## LESETEXT
- - - - -

Geliebt und doch bedroht: Rettet unsere Alleen!
Jedes Jahr im Herbst machen Naturschützer auf die Schönheit baumbestandener Straßen aufmerksam. Doch den Alleen geht es gar nicht gut – dabei zeigen Beispiele aus Brandenburg, wie man sie retten könnte.

Berlin/Eberswalde-Jedes Jahr am 20. Oktober macht ein Bündnis aus Naturschützern und Tourismusorganisationen mit dem bundesweiten „Tag der Allee“ nicht nur auf die Schönheit, sondern auch auf die Bedrohung der baumbestandenen Straßen aufmerksam. Jürgen Peters von der Hochschule für nachhaltige Entwicklung in Eberswalde ist Professor für Landschaftsplanung und beschäftigt sich seit Jahrzehnten mit deutschen Alleen und denen in Brandenburg im Besonderen. Er sagt, nur politischer Druck und engagierte Bürger könnten das wichtige Kulturgut retten.

- - - - -

## EINGABEDATEN
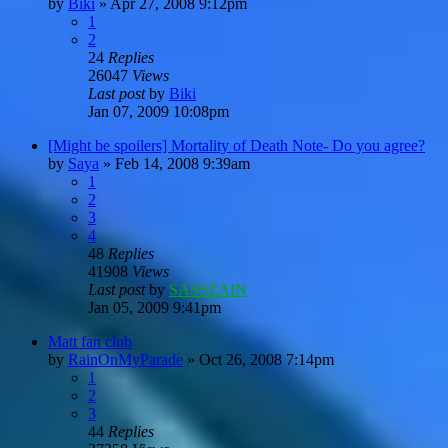
by
Biki
»
Apr 27, 2008 9:12pm
1
2
24
Replies
26047
Views
Last post
by
Biki
Jan 07, 2009 10:08pm
[Might be spoilers] Mortality of Death Note- Do you agree?
by
Saya
»
Feb 14, 2008 9:39am
1
2
3
4
48
Replies
41908
Views
Last post
by
SASSZAIN
Jan 05, 2009 9:41pm
Matt fan club
by
RainOnMyParade
»
Oct 26, 2008 7:14pm
1
2
3
44
Replies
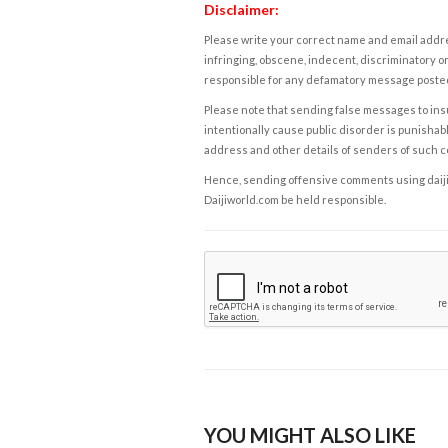
Disclaimer:
Please write your correct name and email addres
infringing, obscene, indecent, discriminatory or
responsible for any defamatory message posted 
Please note that sending false messages to insu
intentionally cause public disorder is punishable
address and other details of senders of such 
Hence, sending offensive comments using daijiwor
Daijiworld.com be held responsible.
YOU MIGHT ALSO LIKE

- - - - -

## ZU LÖSENDE AUFGABEN
**A)** Geben Sie den Abschnitt des Textes über Alleen wortgetreu wieder, der mit „Geliebt und doch“ beginnt und mit „sie retten könnte.“ endet.
**B)** An welchem Datum findet laut dem Text über Alleen jedes Jahr der „Tag der Allee“ statt?
**C)** Prüfen Sie, ob die folgenden Aussagen mit dem Text über Alleen übereinstimmen, und antworten Sie jeweils mit Ja oder Nein samt den entscheidenden Worten des Textes: (i) Jürgen Peters ist Professor für Landschaftsplanung. (ii) Hinter dem „Tag der Allee“ stehen nur Tourismusorganisationen. (iii) Laut Peters können nur politischer Druck und engagierte Bürger die Alleen retten.

## LÖSUNGEN DER AUFGABEN
**A)**
Geliebt und doch bedroht: Rettet unsere Alleen!
Jedes Jahr im Herbst machen Naturschützer auf die Schönheit baumbestandener Straßen aufmerksam. Doch den Alleen geht es gar nicht gut – dabei zeigen Beispiele aus Brandenburg, wie man sie retten könnte.

**B)** Am 20. Oktober.

**C)**
(i) Ja: „ist Professor für Landschaftsplanung“
(ii) Nein: „ein Bündnis aus Naturschützern und Tourismusorganisationen“
(iii) Ja: „nur politischer Druck und engagierte Bürger könnten das wichtige Kulturgut retten“